Although she had planned to introduce the bill Tuesday,she said a trip home convinced her to wait.
Murkowski said she spoke with residents in the area of the 1989 Exxon Valdez oil spill and decided to change some of the language in her draft.
“I want to incorporate some of these provisions from … people that speak from a point of reference we stand to benefit from,” she said.
Much of the bill is complete,and though she did not announce any cosponsors at Tuesday's press conference,Murkowski said she has found support for it.
The bill would establish an Office of Deepwater Horizon Claims Compensation within the Department of the Interior to administer economic claims within 30 days.
Decisions by the office's administrator,who would be a political appointment and have subpoena powers,would be open to appeal and would still allow claimants to seek punitive damages. Attorney fees would be limited to 5 percent of any award.
The new plan would also require the president to set
a liability cap for future spills using 12 factors,such as the water depth of a well,its estimated pressure and the economic value of coastal resources that might be damaged. If claims in a future incident exceed the liability limit,the difference would be split among other companies operating offshore facilities.
Murkowski said a liability cap is important to consider because a lack of one could lock out companies unable to afford high insurance costs from offshore drilling.
“Maybe that's something we want to accept,but I think it is something that we at least look at and understand what the repercussions may be,” she said.
Murkowski opposed efforts by Sen. Robert Menendez,D-N.J.,to eliminate the current $75 million cap and said any new level should not be based on “some arbitrary number.”

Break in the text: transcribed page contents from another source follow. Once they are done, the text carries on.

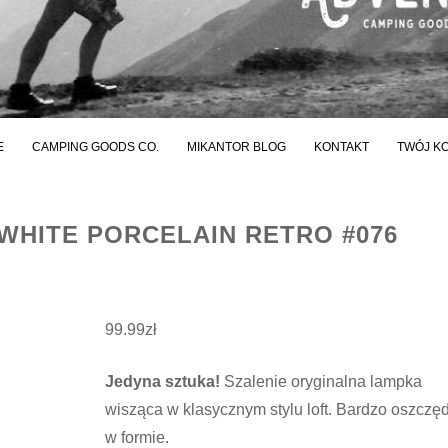
E
CAMPING GOODS CO.
MIKANTOR BLOG
KONTAKT
TWÓJ K
WHITE PORCELAIN RETRO #076
99.99
zł
Jedyna sztuka!
Szalenie oryginalna lampka
wisząca w klasycznym stylu loft. Bardzo oszczę
w formie.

The White House has supported efforts to remove the liability cap,and the administration has begun to press BP to begin paying more for damages. In the coming days,the Obama administration plans to set up an escrow account to hold money from BP to pay for economic damages.
The amount of money that would go into the account hasn't been set,but the oil company would still be responsible for additional claims.

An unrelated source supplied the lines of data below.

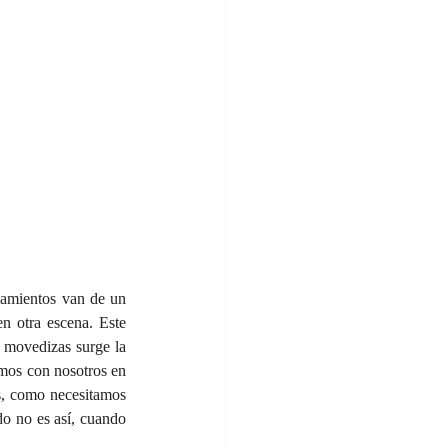
samientos van de un 
n otra escena. Este 
 movedizas surge la 
mos con nosotros en 
s, como necesitamos 
o no es así, cuando 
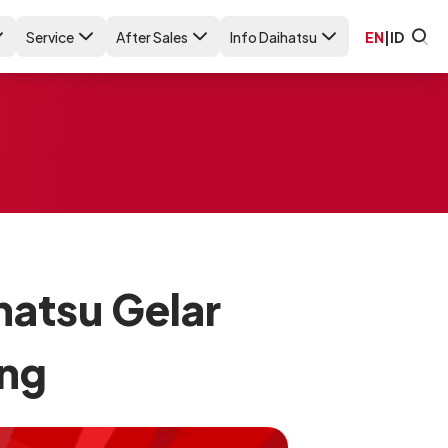
Service
After Sales
Info Daihatsu
EN
|
ID
hatsu Gelar
ang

“What figure is put in an escrow account on the front end does not limit what damages BP is responsible for,” White House Press Secretary Robert Gibbs told NPR's “Morning Edition” Tuesday.
President Barack Obama is scheduled to address the country from the Oval Office Tuesday night and to meet with BP officials,including CEO Tony Hayward,on Wednesday.
Murkowski's plan would raise a tax on oil for the Oil Spill Liability Trust Fund from 8 cents to 21 cents per barrel. The move would bring the fund to $10 billion. It would provide new money for U.S. Coast Guard research into spill-response technologies. The bill would also move to this year from 2017 an allocation of 37.5 percent of oil and gas revenues from drilling leases in the Gulf to states and communities in the region.